> **Problem**: An exact copy of all the lines below is required, with every image left out.

Data entries

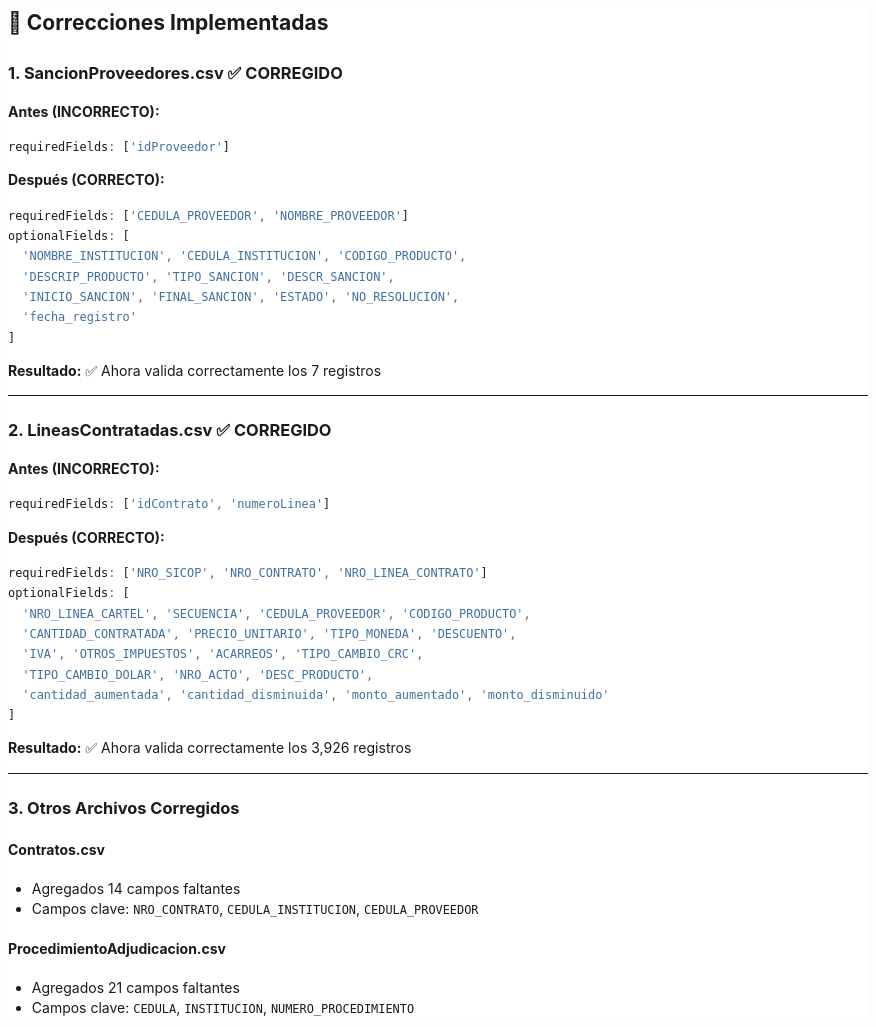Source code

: 
## 🔧 Correcciones Implementadas

### 1. SancionProveedores.csv ✅ CORREGIDO

**Antes (INCORRECTO):**
```typescript
requiredFields: ['idProveedor']
```

**Después (CORRECTO):**
```typescript
requiredFields: ['CEDULA_PROVEEDOR', 'NOMBRE_PROVEEDOR']
optionalFields: [
  'NOMBRE_INSTITUCION', 'CEDULA_INSTITUCION', 'CODIGO_PRODUCTO',
  'DESCRIP_PRODUCTO', 'TIPO_SANCION', 'DESCR_SANCION',
  'INICIO_SANCION', 'FINAL_SANCION', 'ESTADO', 'NO_RESOLUCION',
  'fecha_registro'
]
```

**Resultado:** ✅ Ahora valida correctamente los 7 registros

---

### 2. LineasContratadas.csv ✅ CORREGIDO

**Antes (INCORRECTO):**
```typescript
requiredFields: ['idContrato', 'numeroLinea']
```

**Después (CORRECTO):**
```typescript
requiredFields: ['NRO_SICOP', 'NRO_CONTRATO', 'NRO_LINEA_CONTRATO']
optionalFields: [
  'NRO_LINEA_CARTEL', 'SECUENCIA', 'CEDULA_PROVEEDOR', 'CODIGO_PRODUCTO',
  'CANTIDAD_CONTRATADA', 'PRECIO_UNITARIO', 'TIPO_MONEDA', 'DESCUENTO',
  'IVA', 'OTROS_IMPUESTOS', 'ACARREOS', 'TIPO_CAMBIO_CRC',
  'TIPO_CAMBIO_DOLAR', 'NRO_ACTO', 'DESC_PRODUCTO',
  'cantidad_aumentada', 'cantidad_disminuida', 'monto_aumentado', 'monto_disminuido'
]
```

**Resultado:** ✅ Ahora valida correctamente los 3,926 registros

---

### 3. Otros Archivos Corregidos

#### Contratos.csv
- Agregados 14 campos faltantes
- Campos clave: `NRO_CONTRATO`, `CEDULA_INSTITUCION`, `CEDULA_PROVEEDOR`

#### ProcedimientoAdjudicacion.csv
- Agregados 21 campos faltantes
- Campos clave: `CEDULA`, `INSTITUCION`, `NUMERO_PROCEDIMIENTO`
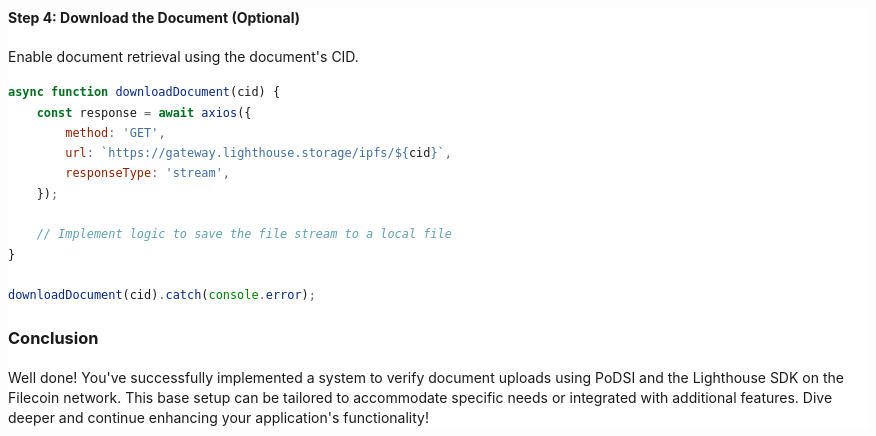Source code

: #### Step 4: Download the Document (Optional)

Enable document retrieval using the document's CID.

```jsx
async function downloadDocument(cid) {
    const response = await axios({
        method: 'GET',
        url: `https://gateway.lighthouse.storage/ipfs/${cid}`,
        responseType: 'stream',
    });

    // Implement logic to save the file stream to a local file
}

downloadDocument(cid).catch(console.error);
```

### Conclusion

Well done! You've successfully implemented a system to verify document uploads using PoDSI and the Lighthouse SDK on the Filecoin network. This base setup can be tailored to accommodate specific needs or integrated with additional features. Dive deeper and continue enhancing your application's functionality!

> **Response area**:
Source code

: 
## 🔧 Correcciones Implementadas

### 1. SancionProveedores.csv ✅ CORREGIDO

**Antes (INCORRECTO):**
```typescript
requiredFields: ['idProveedor']
```

**Después (CORRECTO):**
```typescript
requiredFields: ['CEDULA_PROVEEDOR', 'NOMBRE_PROVEEDOR']
optionalFields: [
  'NOMBRE_INSTITUCION', 'CEDULA_INSTITUCION', 'CODIGO_PRODUCTO',
  'DESCRIP_PRODUCTO', 'TIPO_SANCION', 'DESCR_SANCION',
  'INICIO_SANCION', 'FINAL_SANCION', 'ESTADO', 'NO_RESOLUCION',
  'fecha_registro'
]
```

**Resultado:** ✅ Ahora valida correctamente los 7 registros

---

### 2. LineasContratadas.csv ✅ CORREGIDO

**Antes (INCORRECTO):**
```typescript
requiredFields: ['idContrato', 'numeroLinea']
```

**Después (CORRECTO):**
```typescript
requiredFields: ['NRO_SICOP', 'NRO_CONTRATO', 'NRO_LINEA_CONTRATO']
optionalFields: [
  'NRO_LINEA_CARTEL', 'SECUENCIA', 'CEDULA_PROVEEDOR', 'CODIGO_PRODUCTO',
  'CANTIDAD_CONTRATADA', 'PRECIO_UNITARIO', 'TIPO_MONEDA', 'DESCUENTO',
  'IVA', 'OTROS_IMPUESTOS', 'ACARREOS', 'TIPO_CAMBIO_CRC',
  'TIPO_CAMBIO_DOLAR', 'NRO_ACTO', 'DESC_PRODUCTO',
  'cantidad_aumentada', 'cantidad_disminuida', 'monto_aumentado', 'monto_disminuido'
]
```

**Resultado:** ✅ Ahora valida correctamente los 3,926 registros

---

### 3. Otros Archivos Corregidos

#### Contratos.csv
- Agregados 14 campos faltantes
- Campos clave: `NRO_CONTRATO`, `CEDULA_INSTITUCION`, `CEDULA_PROVEEDOR`

#### ProcedimientoAdjudicacion.csv
- Agregados 21 campos faltantes
- Campos clave: `CEDULA`, `INSTITUCION`, `NUMERO_PROCEDIMIENTO`
Source code

: #### Step 4: Download the Document (Optional)

Enable document retrieval using the document's CID.

```jsx
async function downloadDocument(cid) {
    const response = await axios({
        method: 'GET',
        url: `https://gateway.lighthouse.storage/ipfs/${cid}`,
        responseType: 'stream',
    });

    // Implement logic to save the file stream to a local file
}

downloadDocument(cid).catch(console.error);
```

### Conclusion

Well done! You've successfully implemented a system to verify document uploads using PoDSI and the Lighthouse SDK on the Filecoin network. This base setup can be tailored to accommodate specific needs or integrated with additional features. Dive deeper and continue enhancing your application's functionality!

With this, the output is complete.